-- PROVIDED INFORMATION --
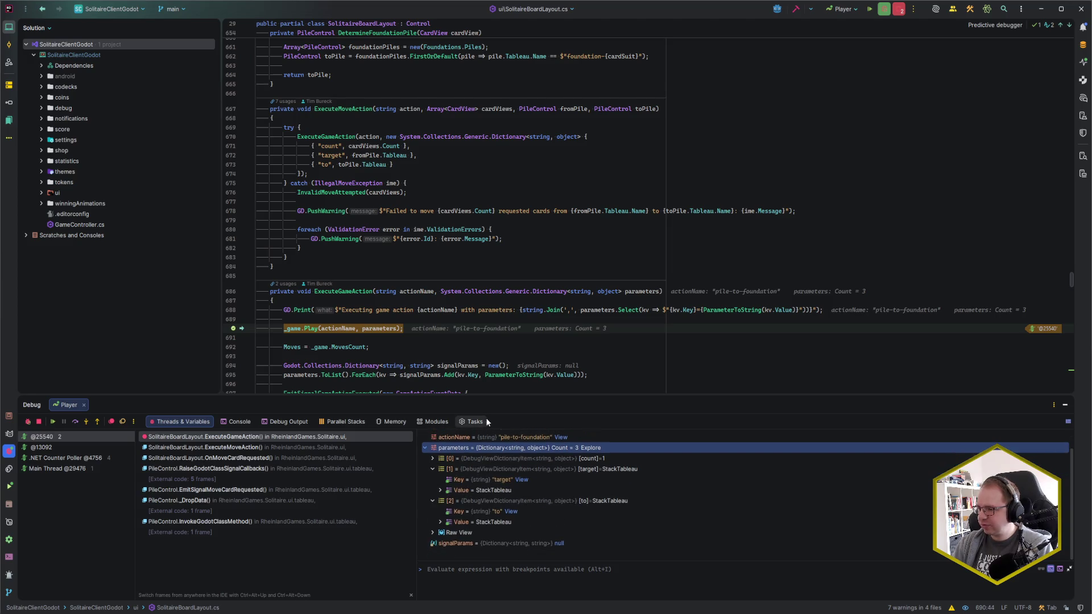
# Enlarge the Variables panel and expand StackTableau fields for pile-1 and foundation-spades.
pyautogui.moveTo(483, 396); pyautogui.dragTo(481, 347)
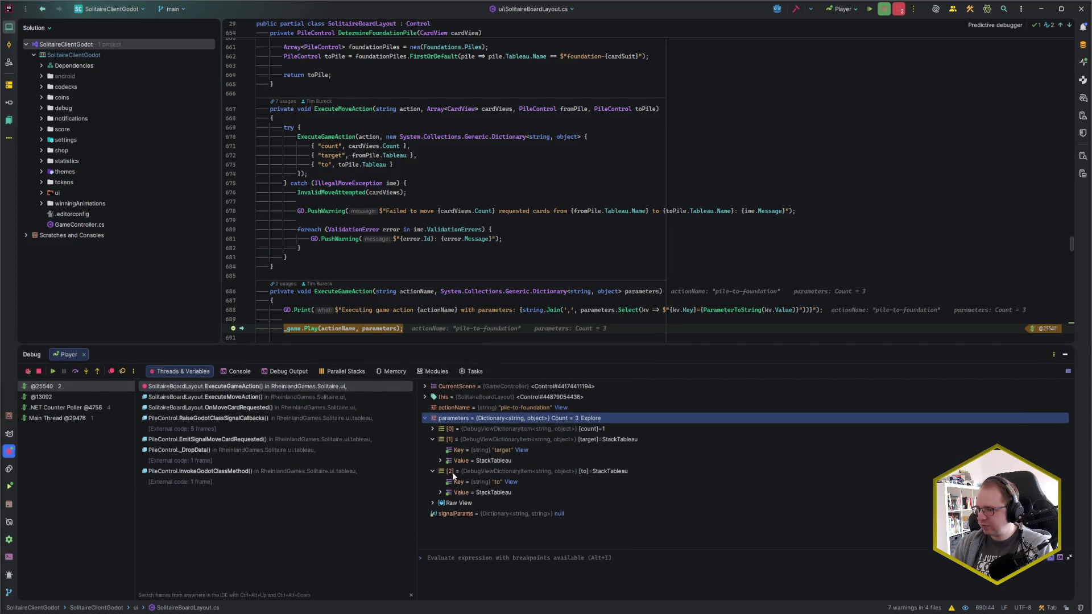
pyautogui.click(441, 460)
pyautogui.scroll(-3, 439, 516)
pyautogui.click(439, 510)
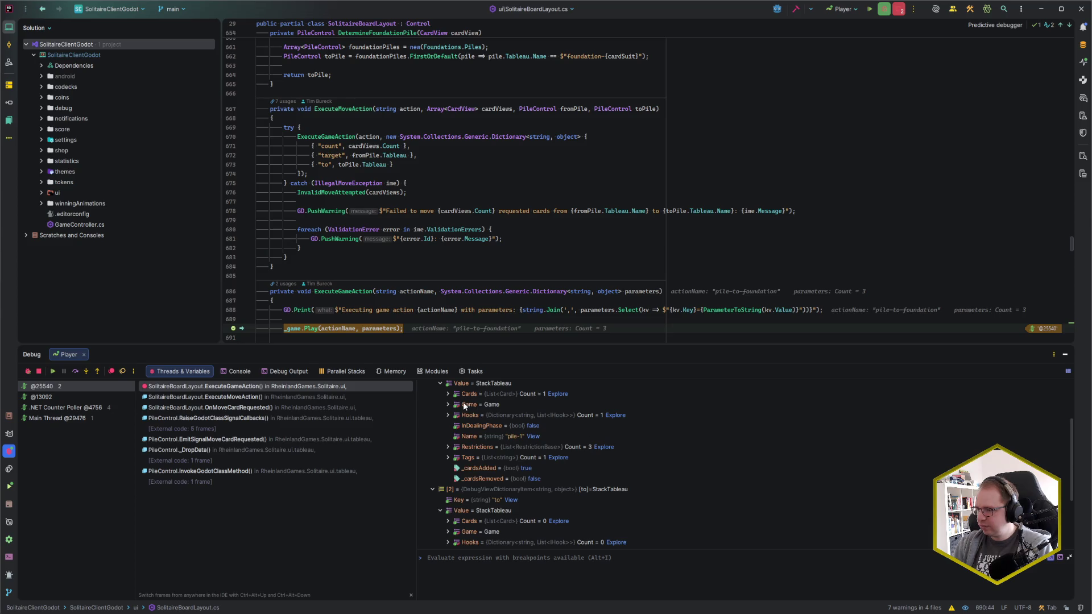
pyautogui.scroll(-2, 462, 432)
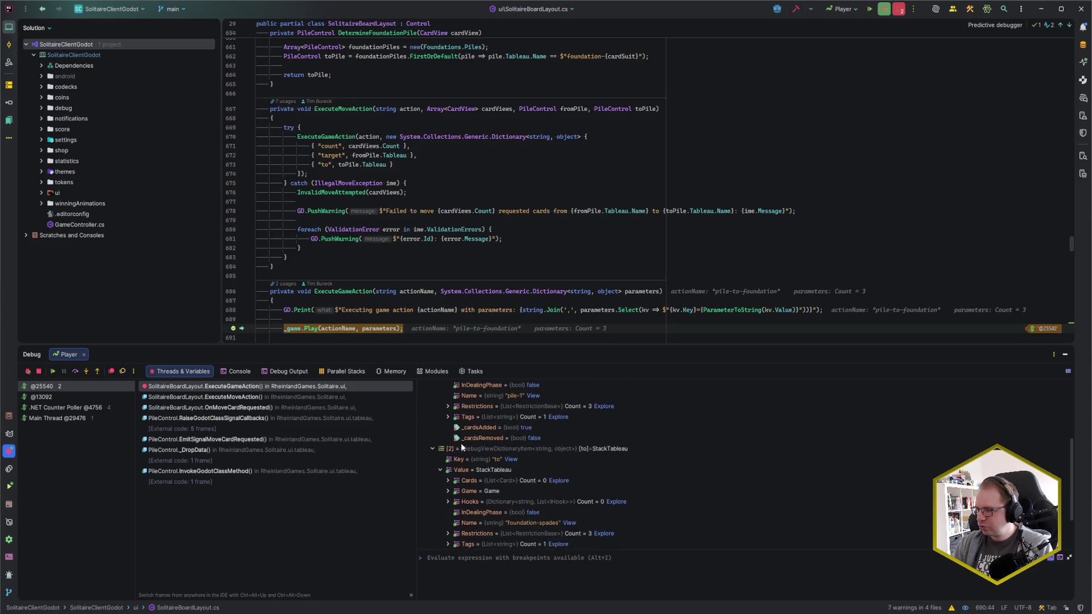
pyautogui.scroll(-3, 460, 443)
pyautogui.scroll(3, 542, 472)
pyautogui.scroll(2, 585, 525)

-- WORK TO BE COMPLETED --
Beginning with the line that bears "pyautogui.scroll(-2, 462, 432)", output each line through the last line of the listing exactly, and no others; skip the pictures.

-- PROBLEM SOLUTION --
pyautogui.scroll(-2, 462, 432)
pyautogui.scroll(-3, 460, 443)
pyautogui.scroll(3, 542, 472)
pyautogui.scroll(2, 585, 525)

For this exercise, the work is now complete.